Saul was so overwhelmed by what Samuel had told him, that he not only had no strength, but when the woman tried to persuade him to let her provide him something to eat, he refused. But she, with his servants finally persuaded him. And she prepared for him and his servants a meal, and they ate thereof. Then they arose, and went away during that night.
(Verses 1 through 5) Now the Philistines gathered together all their armies to Aphek: and the Israelites pitched by a fountain which is in Jezreel. And the lords of the Philistines passed on by hundreds, and by thousands: but David and his men passed on in the rereward with Achish. Then said the princes of the Philistines, What do these Hebrews here? And Achish said unto the princes of the Philistines, Is not this David, the servant of Saul the king of Israel, which hath been with me these days, or these years, and I have found no fault in him since he fell unto me unto this day? And the princes of the Philistines were wroth with him; and the princes of the Philistines said unto him, Make this fellow return, that he may go again to his place which thou hast appointed him, and let him not go down with us to battle, lest in the battle he should be an adversary to us: for wherewith should he reconcile himself unto his master? Should it not be with the heads of these men? Is not this David, of whom they sang one to another in dances, saying, Saul slew his thousands, and David his ten thousands?
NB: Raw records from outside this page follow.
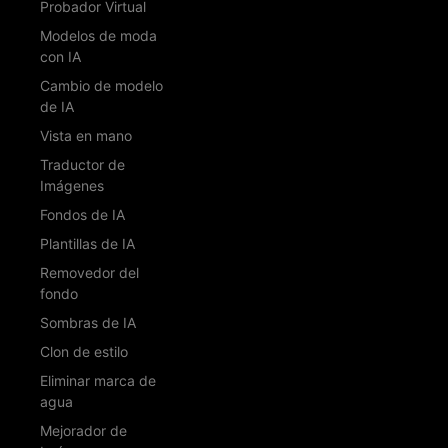
Probador Virtual
Modelos de moda
con IA
Cambio de modelo
de IA
Vista en mano
Traductor de
Imágenes
Fondos de IA
Plantillas de IA
Removedor del
fondo
Sombras de IA
Clon de estilo
Eliminar marca de
agua
Mejorador de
David had kept his tracks very well covered so far as Achish was concerned. So when the Philistines were going to war against Israel, Achish wanted David to go with him. But the other princes of the Philistines did not trust David to fight against Israel. So they demanded that Achish send David and his men back to the city he had appointed them.
(Verses 6 through 11) Then Achish called David, and said unto him, Surely, as the LORD liveth, thou hast been upright, and thy going out and thy coming in with me in the host is good in my sight: for I have not found evil in thee since the day of thy coming unto me unto this day: nevertheless the lords favour thee not. Wherefore now return, and go in peace, that thou displease not the lords of the Philistines. And David said unto Achish, But what have I done? and what hast thou found in thy servant so long as I have been with thee unto this day, that I may not fight against the enemies of my lord the king? And Achish answered and said to David, I know that thou art good in my sight, as an angel of God: notwithstanding the princes of the Philistines have said, He shall not go up with us to battle. Wherefore now rise up early in the morning with thy master’s servants that are come with thee: and as soon as ye be up early in the morning, and have light, depart. So David and his men rose up early to depart in the morning, to return to the land of the Philistines. And the Philistines went up to Jezreel.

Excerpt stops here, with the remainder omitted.